Disclosure statements shall include the following information:
(a) A statement of the institution's policies, if any, on loans to and transactions with directions of the bank.

(b) Candidate's name, residential address, business address if any, citizenship, business experience during the last 5 years including principal occupation and employment during the last 5 years, a list of any business entities on whose board of directors the candidate serves and state the principal business in which the entities are engaged, and any information pertinent to the creation of a nepotistic relationship upon election to the bank board.

(c) Transactions other than loans. The disclosure statement should describe briefly any transaction or series of transactions other than loans that occurred since the last annual meeting between the bank and the candidate, any member of the immediate family of such person, or any organization with which such person is affiliated, the nature of the person's interest in the transaction, and the terms of the transaction.
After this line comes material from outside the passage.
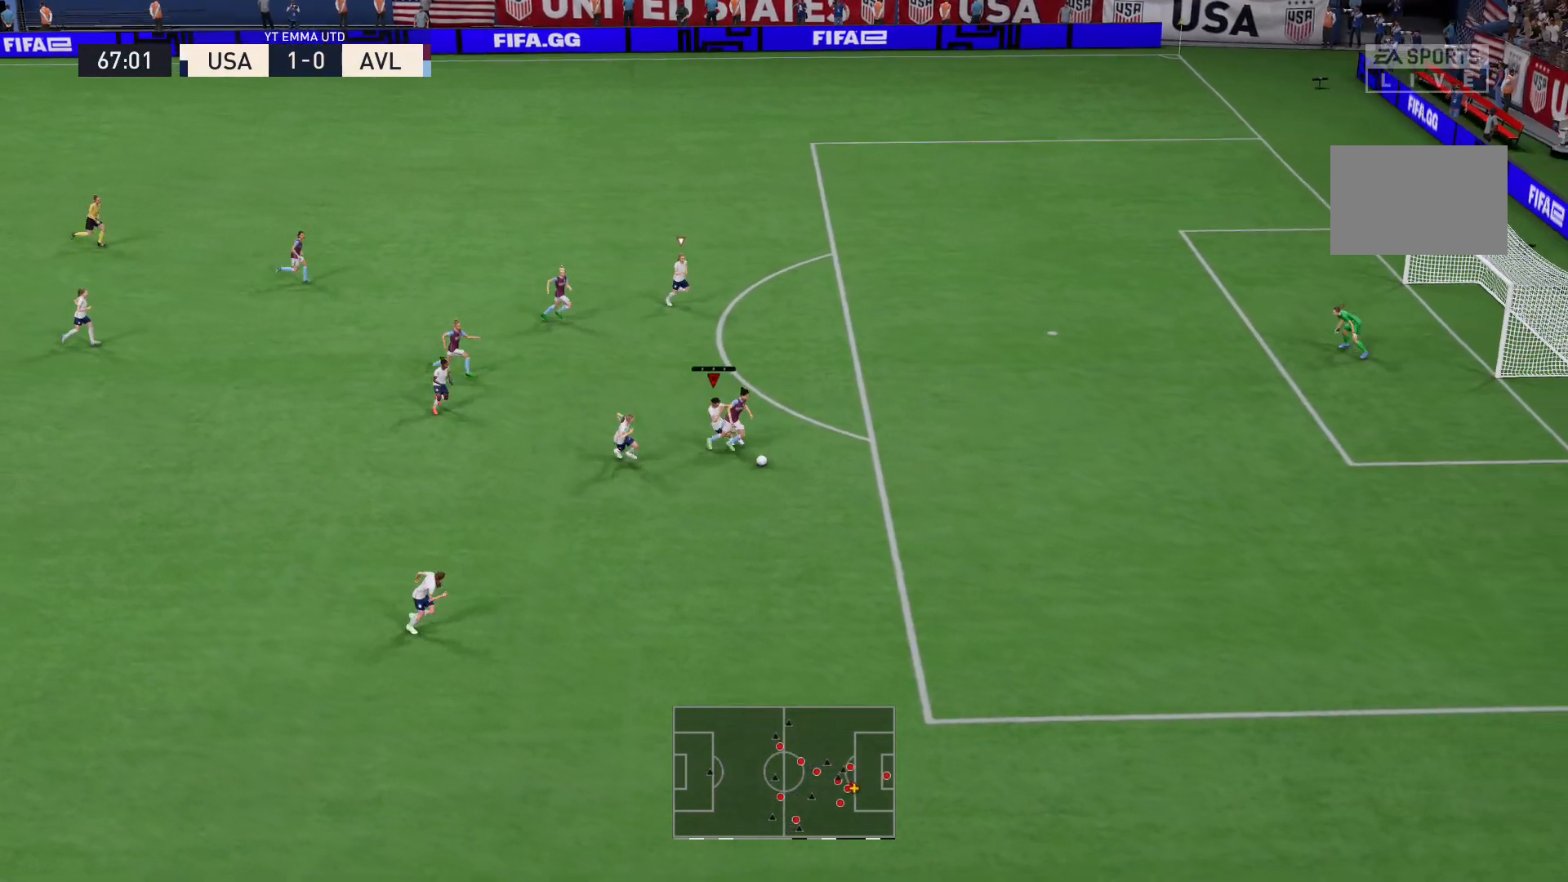
{"buttons": ["L2", "R2"], "left_stick": "right", "right_stick": "center", "events": [[234, "L2", "down"], [300, "left_stick", "down-right"], [467, "left_stick", "right"]]}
No information need be given where the purchase price, fees, or charges involved were determined by competitive bidding or where the amount involved in the transaction (including the total of all periodic payments) does not exceed $5,000, or the interest of the person arises solely as a result of his or her status as a stockholder of the institution and the benefit received is not a special or extra benefit not available to all stockholders.

(d) Loans to director candidates.

(1) To the extent applicable, state that the bank has had loans outstanding during the last full fiscal year to date to the candidate, his or her immediate family members, and any organizations with which such persons are affiliated that:

(i) Were made in the ordinary course of business;

(ii) Were made on the same terms, including interest rate, amortization schedule, and collateral, as those prevailing at the time for comparable transactions with other persons.

(2) To the extent applicable, state that no loan to a candidate, or to any organization affiliated with the candidate, or to any immediate family member who resides in the same household as the candidate or in whose loan or business operation the candidate has a material financial or legal interest, involved more than the normal risk of collectibility; provided that no such statement need be made with respect to any director who has resigned before the time for filing the applicable report with the Farm Credit Administration (but in no case than the actual filing), or whose term of office will expire or terminate no later than the date of the meeting of stockholders to which the report relates.

(3) If the conditions stated in paragraphs (d) (1) and (2) of this section do not apply to the loan(s) of the candidates or organizations specified therein with respect to such loans, state:

(i) The name of the candidate to whom the loan was made or to whose relative or affiliated organization the loan was made;

(ii) The largest aggregate amount of each indebtedness outstanding at any time during the last fiscal year;

(iii) The nature of the loan(s);

(iv) The amount outstanding as of the latest practicable date;

(v) The reasons the loan does not comply with the criteria contained in this section;

(vi) If the loan does not comply with this section, the rate of interest payable on the loan and the repayment terms;

(vii) If the loan does not comply with this section, the amount past due, if any, and the reason the loan is deemed to involve more than a normal risk of collectibility.

(e) Involvement in certain legal proceedings. The disclosure statement should describe any of the following events that occurred during the past 5 years and that are material to an evaluation of the ability or integrity of the candidate:

(1) A petition under the Federal bankruptcy laws or any State insolvency law was filed by or against, or a receiver, fiscal agent, or similar officer was appointed by a court for the business or property of the candidate, or any partnership in which the candidate was a general partner at or within 2 years before the time of such filing;

(2) The candidate was convicted in a criminal proceeding or is a named party in a pending criminal proceeding (excluding traffic violations and other misdemeanors);

(3) The candidate was the subject of any order, judgment, or decree, not subsequently reversed, suspended, or vacated, by any court of competent jurisdiction, permanently or temporarily enjoining or otherwise limited the candidate from engaging in any type of business practice.

620.32 Prohibition against incomplete, inaccurate, or misleading disclosure.

No employee or director or candidate for director of the bank shall make any disclosure to stockholders with respect to an election that is incomplete, inaccurate, or misleading. When any such person makes disclosure, that, in the judgement of the Farm Credit Administration is incomplete, inaccurate, or misleading, whether or not such disclosure is made pursuant to this subpart, the Farm Credit Administration may direct such institution or person to make such additional or corrective disclosure as is necessary to provide stockholders with full and fair disclosure.

Dated: May 31, 1988.

David A. Hill,

Secretary, Farm Credit Administration Board.